La confianza en la metrópoli ya estaba por los suelos debido a la liberación de la expedición mexicana y al incidente de Nueva Zelanda. Gracias a la reputación y el respeto que Lord FitzRoy había ganado a lo largo de los años, aún no se hablaba de independencia. Sin embargo, eso significaba que, si FitzRoy llegaba a perder el apoyo del pueblo, la situación podría volverse muy peligrosa.

“Así es. Si los dejamos ir sin apoyo y resultan derrotados, las consecuencias serían incontrolables.”

“En principio, el gobierno colonial no suele suministrar armas a quienes van a explorar nuevas tierras. Pero ahora que la situación ha crecido tanto, esta expedición de castigo se ha convertido en una cuestión de toda Australia.”

Incluso los funcionarios del gobierno colonial estaban de acuerdo con el general MacArthur. Ciudadanos, comandantes militares y funcionarios del gobierno colonial inclinaban cada vez más la balanza hacia permitir la expedición de castigo.

Por más que fuera el gobernador colonial, Lord FitzRoy ya no podía detener esta corriente.

“Bien. Ya que se han comprometido a conseguir sus propias armas, podemos ‘prestarles’ algunos cañones y ametralladoras. A cambio, nos aseguraremos una pequeña participación, lo cual será justificable para la metrópoli.”

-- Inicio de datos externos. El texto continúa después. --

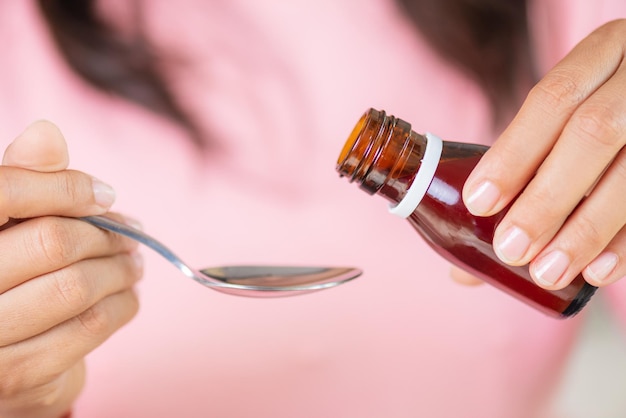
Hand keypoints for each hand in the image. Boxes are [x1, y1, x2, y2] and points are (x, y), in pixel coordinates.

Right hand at [0, 121, 142, 417]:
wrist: (0, 353)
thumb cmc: (6, 272)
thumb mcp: (6, 221)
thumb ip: (24, 178)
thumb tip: (48, 131)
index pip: (6, 192)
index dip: (66, 188)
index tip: (107, 195)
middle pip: (53, 242)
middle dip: (107, 233)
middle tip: (133, 231)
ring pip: (76, 288)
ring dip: (122, 269)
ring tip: (135, 260)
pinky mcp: (15, 375)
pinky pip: (88, 329)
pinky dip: (122, 306)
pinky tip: (128, 294)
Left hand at [461, 19, 625, 290]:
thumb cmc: (599, 118)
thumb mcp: (570, 117)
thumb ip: (522, 170)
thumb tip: (464, 265)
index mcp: (604, 53)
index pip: (553, 98)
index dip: (513, 152)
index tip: (478, 202)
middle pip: (592, 133)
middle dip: (546, 198)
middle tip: (510, 249)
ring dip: (587, 229)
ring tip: (548, 272)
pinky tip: (597, 271)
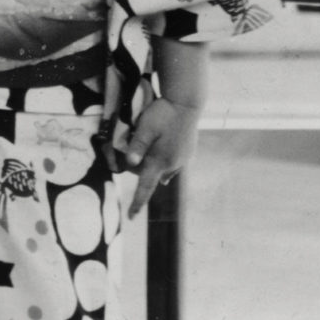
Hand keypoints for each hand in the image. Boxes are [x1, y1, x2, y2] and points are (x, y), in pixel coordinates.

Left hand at [124, 97, 201, 216]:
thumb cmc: (163, 114)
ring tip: (150, 154)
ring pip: (165, 169)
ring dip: (156, 166)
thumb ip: (137, 145)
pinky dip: (166, 159)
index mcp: (160, 161)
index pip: (146, 187)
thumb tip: (130, 163)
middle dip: (144, 173)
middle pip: (154, 176)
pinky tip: (165, 148)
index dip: (138, 202)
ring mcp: (183, 158)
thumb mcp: (145, 127)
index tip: (131, 216)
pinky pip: (175, 161)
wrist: (187, 102)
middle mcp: (173, 164)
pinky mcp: (189, 150)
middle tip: (133, 158)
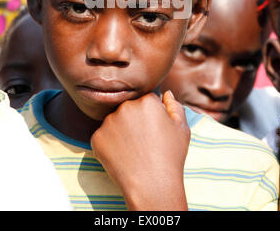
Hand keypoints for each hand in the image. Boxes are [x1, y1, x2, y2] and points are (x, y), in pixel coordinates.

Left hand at [91, 91, 189, 210]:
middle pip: (129, 108)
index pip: (147, 101)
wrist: (152, 185)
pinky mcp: (97, 137)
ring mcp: (109, 122)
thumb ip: (174, 106)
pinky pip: (103, 136)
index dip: (152, 116)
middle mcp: (126, 106)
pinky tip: (122, 156)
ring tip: (134, 150)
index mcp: (147, 101)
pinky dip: (110, 144)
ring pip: (115, 121)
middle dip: (135, 120)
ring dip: (121, 131)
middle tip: (144, 142)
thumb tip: (166, 93)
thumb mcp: (182, 128)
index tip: (155, 130)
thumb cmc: (170, 157)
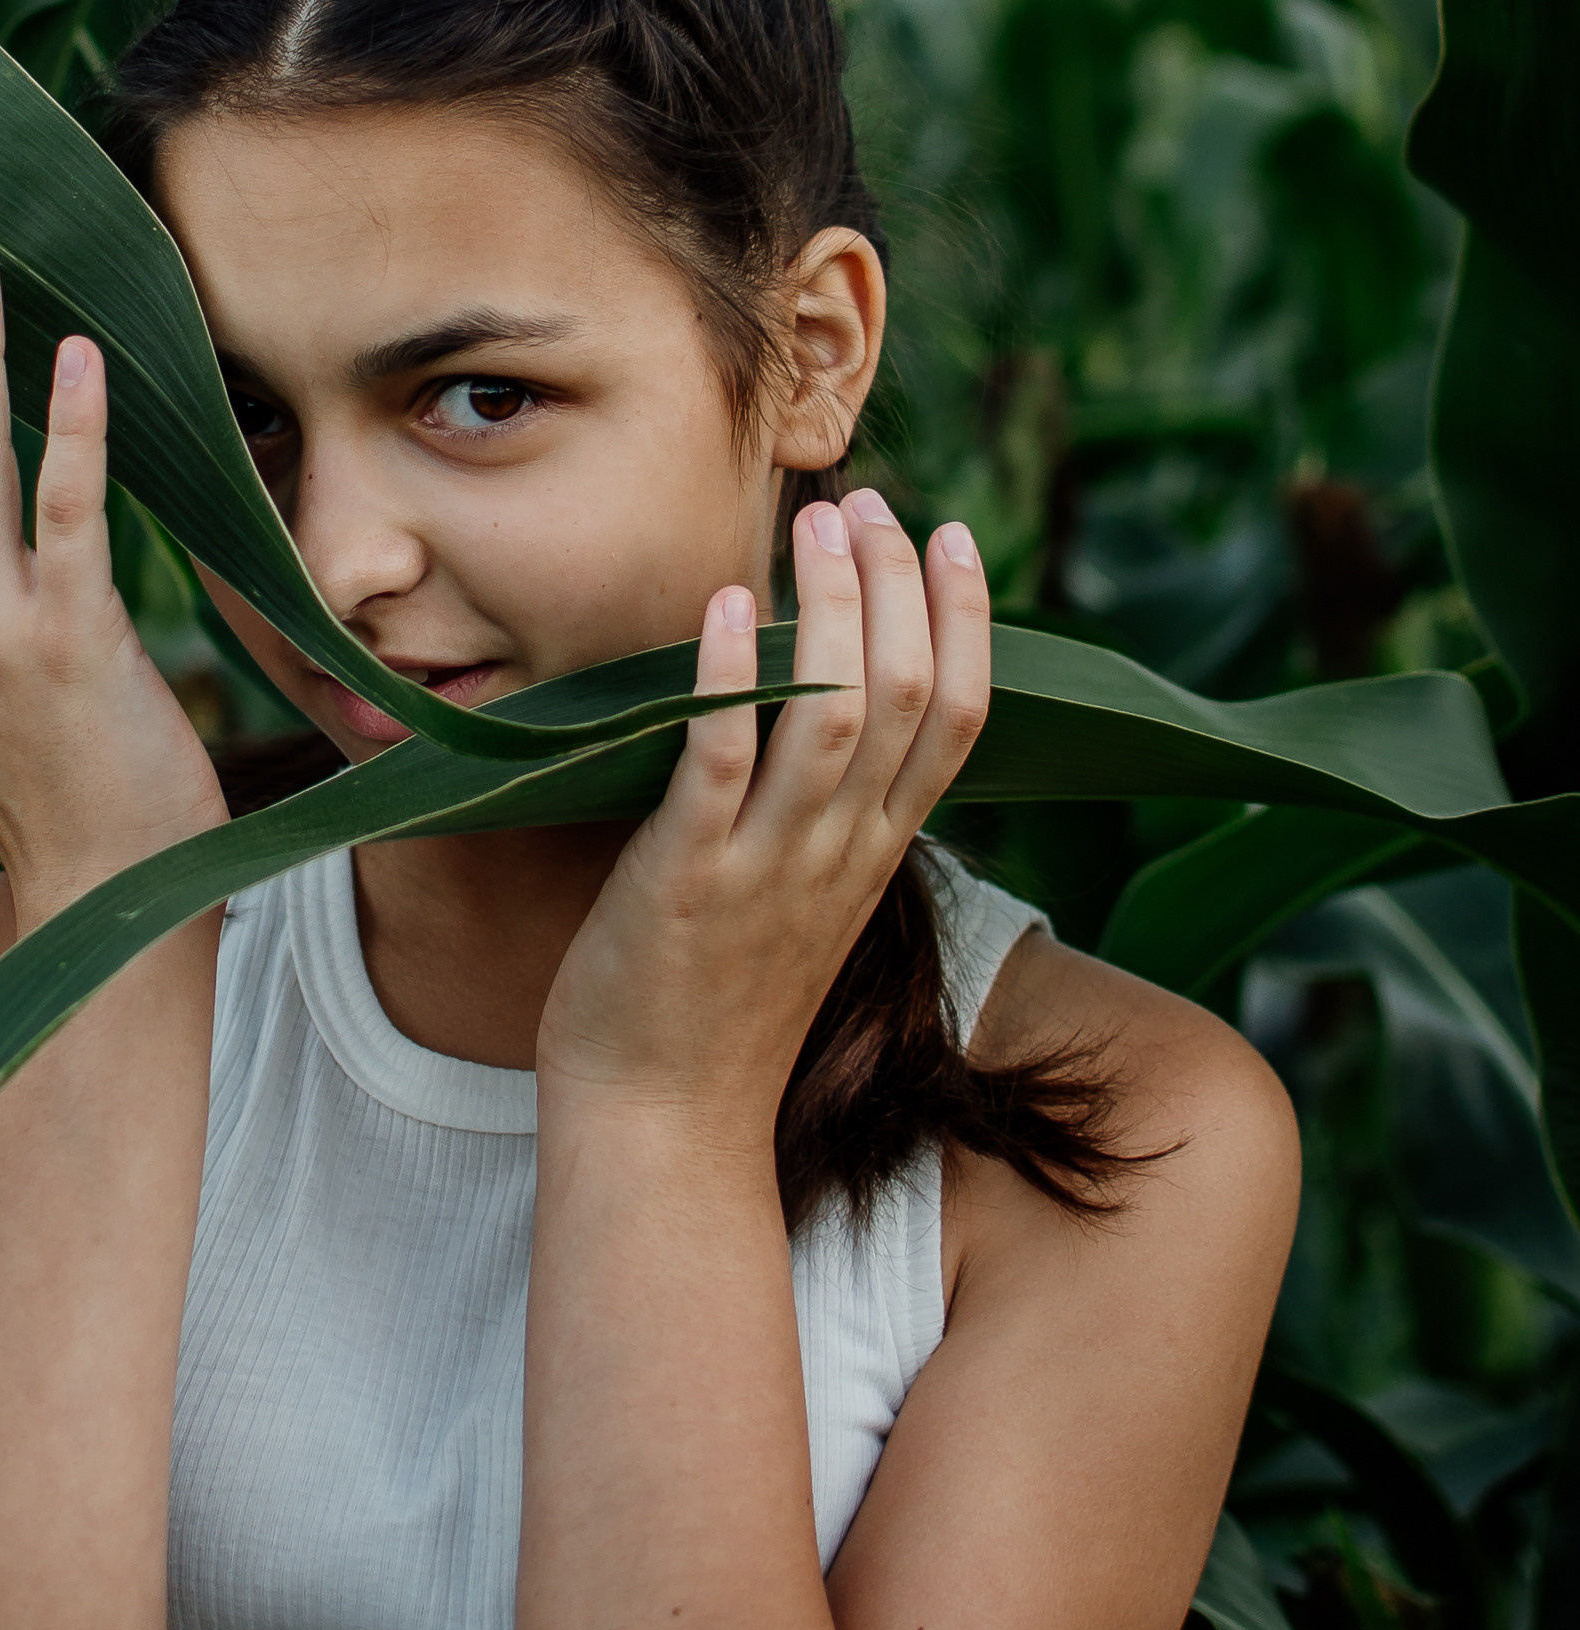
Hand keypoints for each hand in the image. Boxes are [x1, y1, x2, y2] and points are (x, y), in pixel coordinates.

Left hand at [534, 491, 989, 1122]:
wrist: (664, 1126)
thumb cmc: (718, 1005)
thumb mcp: (805, 899)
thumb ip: (828, 812)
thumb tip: (829, 704)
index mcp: (875, 854)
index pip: (959, 720)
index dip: (965, 620)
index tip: (950, 537)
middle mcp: (840, 854)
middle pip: (907, 697)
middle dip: (896, 584)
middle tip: (867, 503)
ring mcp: (768, 868)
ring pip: (833, 716)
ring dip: (830, 609)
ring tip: (815, 525)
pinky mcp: (686, 881)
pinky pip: (719, 765)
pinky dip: (731, 681)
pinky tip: (729, 608)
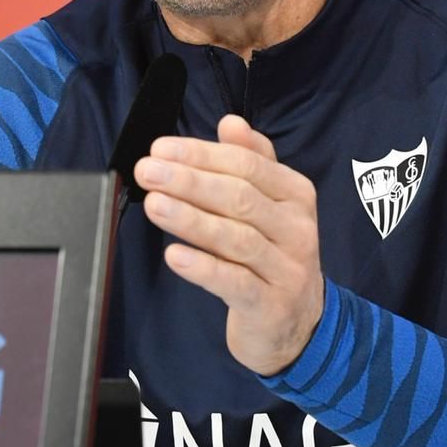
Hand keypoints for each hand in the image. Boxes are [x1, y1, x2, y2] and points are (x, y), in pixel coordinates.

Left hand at [134, 114, 324, 376]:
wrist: (298, 324)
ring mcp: (287, 269)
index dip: (202, 154)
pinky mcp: (270, 305)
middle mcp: (297, 228)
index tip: (161, 149)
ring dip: (191, 219)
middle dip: (190, 181)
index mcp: (295, 195)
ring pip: (236, 238)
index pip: (248, 165)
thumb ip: (253, 161)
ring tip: (153, 204)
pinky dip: (202, 267)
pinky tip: (174, 255)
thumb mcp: (272, 204)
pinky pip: (234, 283)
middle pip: (240, 198)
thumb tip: (230, 122)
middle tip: (148, 171)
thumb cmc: (274, 254)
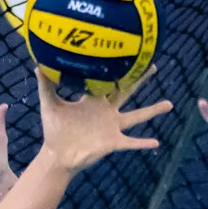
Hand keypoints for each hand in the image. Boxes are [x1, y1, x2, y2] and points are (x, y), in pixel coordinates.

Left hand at [36, 68, 172, 173]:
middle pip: (127, 91)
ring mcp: (112, 126)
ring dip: (153, 111)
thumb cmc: (54, 129)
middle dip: (140, 79)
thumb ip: (45, 86)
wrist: (57, 154)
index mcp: (93, 100)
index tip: (126, 53)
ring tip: (170, 104)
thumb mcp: (49, 105)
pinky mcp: (113, 142)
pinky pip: (131, 142)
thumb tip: (37, 65)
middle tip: (154, 65)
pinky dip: (142, 143)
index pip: (107, 80)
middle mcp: (106, 111)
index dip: (116, 68)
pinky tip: (156, 142)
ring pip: (137, 116)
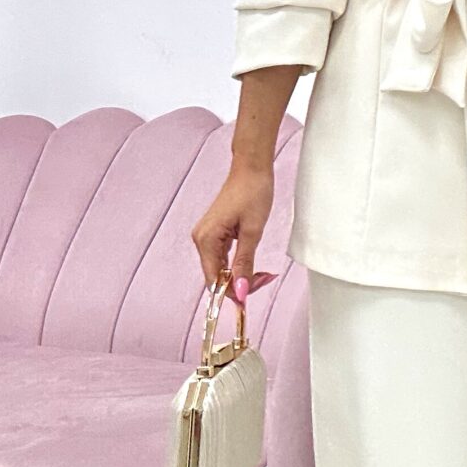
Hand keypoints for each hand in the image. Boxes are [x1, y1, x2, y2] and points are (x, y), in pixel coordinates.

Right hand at [191, 160, 279, 297]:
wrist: (252, 168)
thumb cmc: (253, 193)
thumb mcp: (253, 231)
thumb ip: (245, 263)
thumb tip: (240, 291)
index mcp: (206, 240)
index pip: (214, 280)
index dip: (231, 293)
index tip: (250, 298)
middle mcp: (201, 239)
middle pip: (217, 276)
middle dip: (239, 283)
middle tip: (265, 279)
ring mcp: (207, 236)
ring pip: (222, 268)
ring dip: (241, 275)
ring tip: (264, 274)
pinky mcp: (216, 232)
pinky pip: (224, 257)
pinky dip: (238, 264)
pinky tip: (253, 266)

Lord FitzRoy valoraba el proceso de informar decisiones importantes y obtener la aprobación de la metrópoli. Esto era una estrategia para mantener una relación estable y obtener respaldo y apoyo.

Ahora que había informado que esperarían la decisión y apoyo de la metrópoli, no tenía opción de cambiar de opinión. La población estaba ansiosa por comenzar la expedición por su cuenta, y si el gobierno colonial ahora decidiera intervenir directamente, su reputación se desplomaría.

Por ello, decidió optar por alquilarles las armas. Aunque era una medida inusual, era también una forma segura de mantener un equilibrio entre la inacción y la intervención directa.

“¡Hemos conseguido el apoyo del gobierno colonial! ¿Qué más necesitamos para dudar?”

Una vez que se conoció la decisión del gobierno colonial, no tardaron en completarse las filas.

Un joven neozelandés, Travis, salió confiado al mando de los 12,000 soldados.